Better Antennas Via Annealing (Simulated)

If you want to simulate a tic-tac-toe game, that’s easy. You can evaluate every possible move in a reasonable amount of time. Simulating antennas, however, is much harder. [Rosrislav] has been experimenting with using simulated annealing to iterate antenna designs, and he shares his progress in a recent blog post.

For many problems, it simply isn’t possible to try all possible inputs to determine what provides the “best” result. Instead of trying every single input or set of inputs, you can try random ones and discard all but the best guesses. Then you make small changes and try again. The only problem is that the algorithm may lock in on a “local maximum” — that is, a relatively high value that isn’t the highest because it forms a peak that isn’t the highest peak. Or, if you are looking for a minimum, you may lock on to a local minimum — same thing.
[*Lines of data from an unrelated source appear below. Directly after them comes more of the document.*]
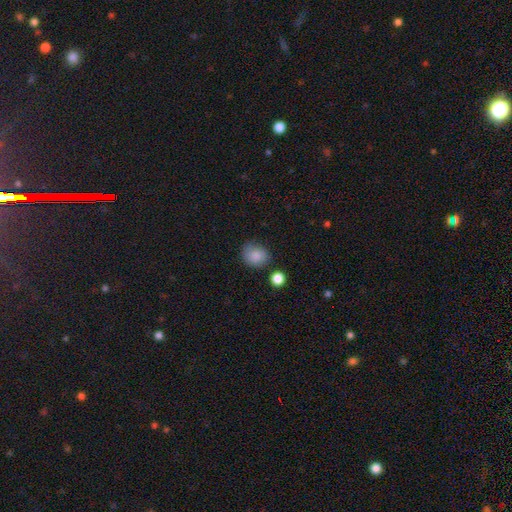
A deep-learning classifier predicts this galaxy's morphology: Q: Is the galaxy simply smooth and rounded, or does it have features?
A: smooth — 84%.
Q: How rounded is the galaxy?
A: round — 72%.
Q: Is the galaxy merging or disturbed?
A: none — 67%.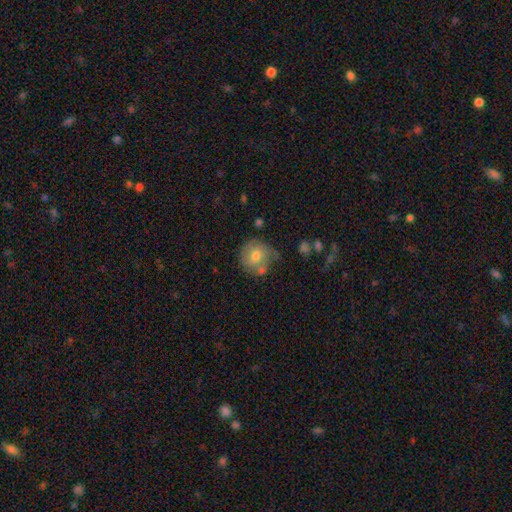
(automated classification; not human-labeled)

To combat that, simulated annealing works like annealing a metal. The simulation employs a temperature that cools over time. The higher the temperature, the more likely large changes to the input are to occur.
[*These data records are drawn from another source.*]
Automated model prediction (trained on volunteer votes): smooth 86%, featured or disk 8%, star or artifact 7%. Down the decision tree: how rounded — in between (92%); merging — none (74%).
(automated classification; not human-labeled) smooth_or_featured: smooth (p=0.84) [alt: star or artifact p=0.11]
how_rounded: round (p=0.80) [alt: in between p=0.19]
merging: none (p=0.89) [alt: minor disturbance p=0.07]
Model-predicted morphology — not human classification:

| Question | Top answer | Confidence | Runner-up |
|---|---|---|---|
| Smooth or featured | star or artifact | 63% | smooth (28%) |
The Python program uses the PyNEC package to provide simulation. The program sets up random antenna lengths and finds the projected gain, attempting to optimize for maximum gain.

The post is long on code and short on details, so you will probably want to read the Python source to see exactly what it is doing. But it could probably serve as a template to do other simulated annealing simulations for other antennas or anything you had a simulation engine to evaluate.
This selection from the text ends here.